#### [Your tasks]
**1)** From the court opinion, list each form of relief the district court awarded the Federal Election Commission.
**2)** According to the court opinion, which judge filed the opinion for the court?
**3)** Write the next part of the court opinion, picking up after its final sentence.

#### [Text block]
---*---

National Right to Work Committee, Inc., et al., Appellants, v. Federal Election Commission, et al.federal Election Commission v. National Right to Work Committee, Inc., et al., Appellants, 716 F.2d 1401 (D.C. Cir. 1983)Annotate this Case
Richard H. Mansfield, III, Washington, D.C., with whom Alan P. Dye and Richard J. Clair, Washington, D.C., were on the brief, for appellants.
Miriam Aguiar, Federal Election Com'n, Washington, D.C., with whom Charles N. Steele, Gen. Counsel, Kathleen Imig Perkins, Asst. Gen. Counsel and Jeffrey H. Bowman, Federal Election Com'n, Washington, D.C., were on the brief, for appellees.
ON REMAND FROM THE SUPREME COURT OF THE UNITED STATES
Before TAMM and WILKEY, Circuit Judges, and HOMER THORNBERRY,* Senior Circuit Judge for the Fifth Circuit.
Opinion for the court filed by Senior Circuit Judge THORNBERRY.
THORNBERRY, Senior Circuit Judge:
This case is before us on remand from the United States Supreme Court. The facts and issues herein have been set forth at length by the district court and in each of the subsequent decisions. Federal Election Commission v. Right to Work Committee, 501 F. Supp. 422 (D.D.C. 1980), rev'd, 665 F.2d 371 (D.C. Cir. 1981), rev'd, --- U.S. ----, 103 S. Ct. 552, 74 L. Ed. 2d 364 (1982). The relief awarded the Federal Election Commission ("FEC") by the district court included (1) a declaratory judgment that 2 U.S.C. § 441b(b) (4) is not unconstitutional and an order enjoining National Right to Work Committee ("NRWC") and Employee Rights Campaign Committee ("ERCC") from soliciting contributions in violation of the Federal Election Campaign Act ("the Act"); (2) an order requiring NRWC and ERCC to refund to contributors the funds obtained from unlawful solicitations; and (3) an order that NRWC pay a $10,000 civil penalty. 501 F. Supp. at 439-40. The decision of the Supreme Court affirmed the first category of relief, but left open for our consideration the second and third. For the reasons below, we think that the penalties imposed by the district court are unwarranted.

---*---

#### [Data records]

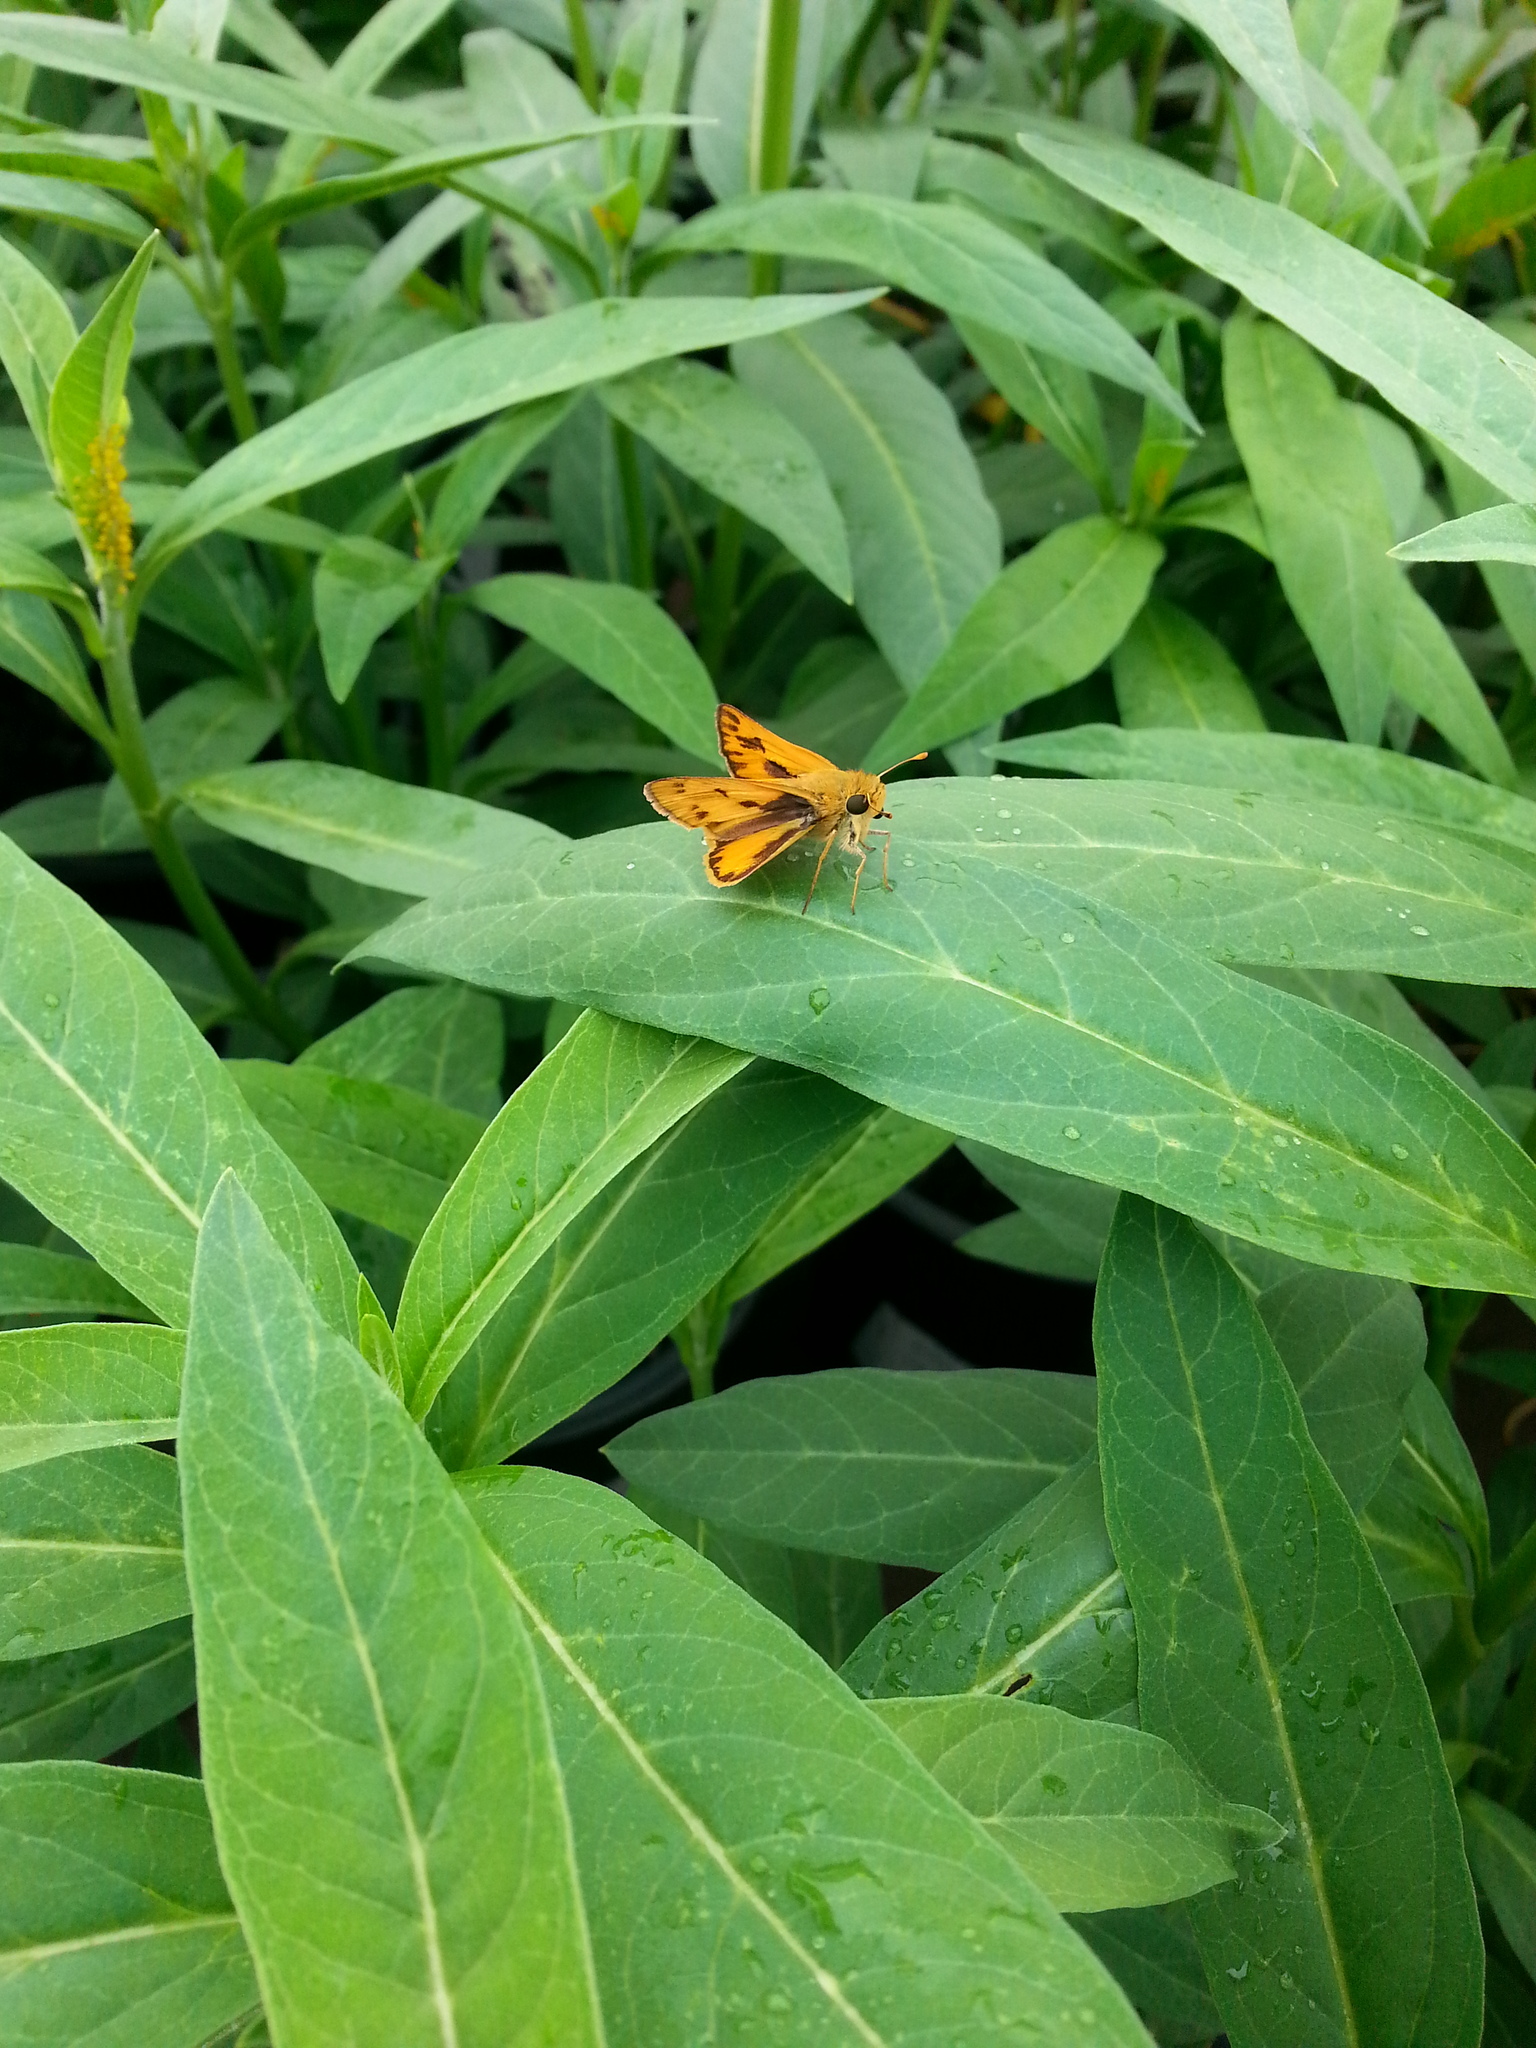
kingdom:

---*---

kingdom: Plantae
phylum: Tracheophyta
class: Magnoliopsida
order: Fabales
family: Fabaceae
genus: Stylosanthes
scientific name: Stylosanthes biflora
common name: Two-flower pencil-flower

---*---

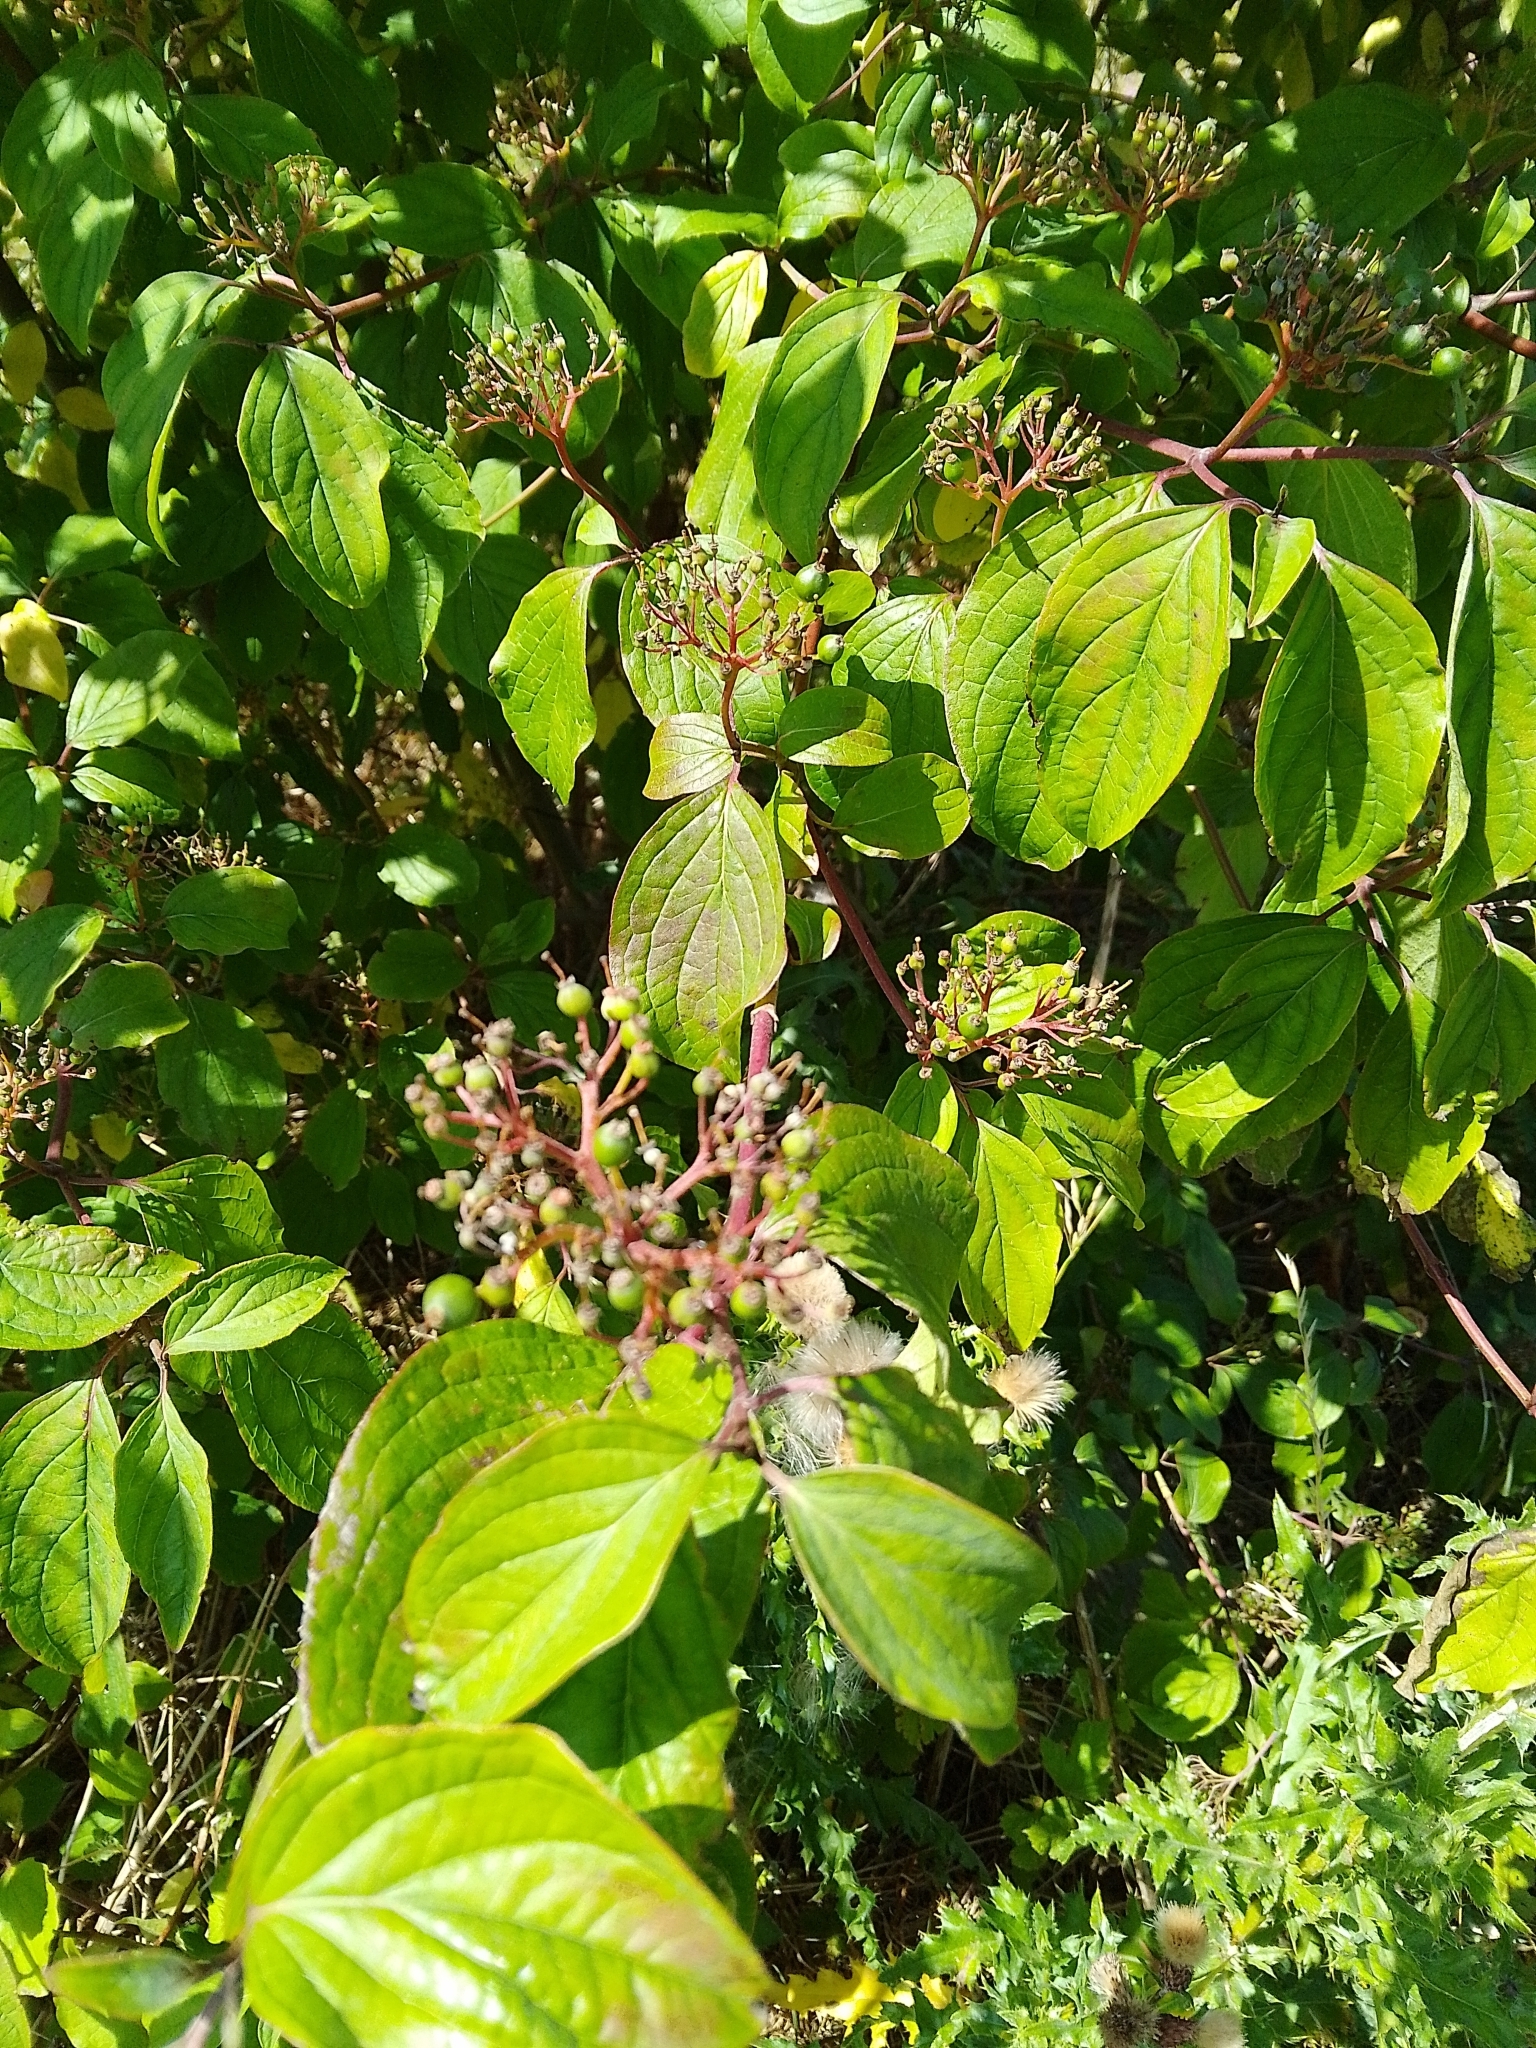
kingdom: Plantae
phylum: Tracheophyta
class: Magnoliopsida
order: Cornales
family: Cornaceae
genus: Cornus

---*---

#### [Results for the exercise]
**1)**
1. A declaratory judgment that 2 U.S.C. § 441b(b)(4) is not unconstitutional, and an order enjoining NRWC and ERCC from soliciting contributions in violation of the Federal Election Campaign Act
2. An order requiring NRWC and ERCC to refund to contributors the funds obtained from unlawful solicitations
3. An order that NRWC pay a $10,000 civil penalty

**2)** Senior Circuit Judge Homer Thornberry filed the opinion.

**3)**
We note that the first solicitation was made on May 7, 1976, four days before amendments to the Act became effective on May 11, 1976. This first solicitation, then, was governed not by 2 U.S.C. § 441b(a), but by prior law, 18 U.S.C. § 610. Section 610, as in effect on May 7, 1976, prohibited direct contributions and expenditures by national banks, corporations and labor unions in connection with federal elections, but it expressly exempted from the definition of "contribution or expenditure" the "establishment, administration, and solicitation of contributions to a separate segregated fund to be utilized for political purposes by a corporation or labor organization." On its face, then, Section 610 did not prohibit the first solicitation. We hold that there was no violation, and certainly no knowing and willful violation, of the prior statute.
The Supreme Court has held that the later solicitations, which were governed by Section 441b, were violations of the amended Act. Although the law may have been violated, we think that the record herein refutes any suggestion that any such violations were "knowing and willful."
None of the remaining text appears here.